Ostia Antica

Discovering the ancient city of Ostia, the Pompeii at the gates of Rome!


An ancient colony: between legend and archeology

According to tradition, the foundation of Ostia is located in 620 BC by Anco Marzio, one of the Seven Kings of Rome. Archaeology has actually revealed that the installation of the castrum (military camp) of Ostia, placed to guard the mouth of the Tiber river (Ostia derives from Ostium, mouth of the river), threatened at the time by the Greeks and Syracusans, did not happen until around the beginning of the fourth century BC.

King Anco Marzio, mythical founder of the Ostia settlement (Credits: romanoimpero.com)


Its commercial importance was developed from the second century BC. From that time on, thanks also to the consolidation of the power of Rome over the Mediterranean, Ostia gradually became a commercial port center linked to the supply of wheat to the city.

The castrum of Ostia (Credits: www.romanports.com)


This function was amplified in the imperial age when the emperor Claudius, in 42 AD, began the construction of a new port just north of the mouth of the Tiber and connected to it through an artificial canal.

The importance of the port of Ostia was also grasped a few years later by the Emperor Trajan who, between 106 and 113 AD, had a new hexagonal-shaped port basin built.

The growing trade of Rome, the largest metropolis in the ancient world, allowed, over time, not only the construction of a protected port, but also a whole series of other facilities for navigation and storage of goods that made Ostia the real arm of Rome on the Mediterranean.


The ports of Claudio and Trajan (Credits: http://www.ia-ostiaantica.org)


The Archaeological Park of Ostia Antica: how to get there, opening times and contacts

The ancient remains of Ostia are now included in a beautiful archaeological park.

The excavations of Ostia are located in Viale dei Romagnoli 717 and are perfectly accessible by car or public transport. By car, take the Grande Raccordo Anulare – exit 28 and then take Via del Mare or Via Ostiense as far as Ostia Antica. If you want to move by public transport, from Ostiense Station (Metro Stop B – Pyramid), just take one of the trains of the Rome – Lido line and get off at the stop “Ostia Antica” and then walk for 5 minutes and you will find the entrance to the archaeological site.

As far as opening hours and costs are concerned: the archaeological site is closed every Monday, 1 January and 25 December.

From the last Sunday of October to 15 February: from 8:30 to 16:30 (last entry at 15:30); from 16 February to 15 March: from 8:30 to 17 (last entry at 16:00); from 16 March to the last Saturday of March: from 8:30 to 17:30 (last entry at 16:30). From the last Sunday in March to 31 August: from 8:30 a.m. to 7:15 p.m. (last admission 6:15 p.m.). From 1st September to 30th September: from 8:30 a.m. to 7 p.m. (last admission 6 p.m.); from 1st October to the last Saturday of October: from 8:30 a.m. to 6:30 p.m. (last admission 5:30 p.m.).

**COLLECTED DATA**
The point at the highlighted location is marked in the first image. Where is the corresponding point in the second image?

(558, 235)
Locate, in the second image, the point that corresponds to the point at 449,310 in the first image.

**REQUIRED ACTION**
According to the Ostia Antica text, on which days is the archaeological site closed? List them all. The data is not needed here.

**EXERCISE OUTPUT**
- Every Monday
- 1 January
- 25 December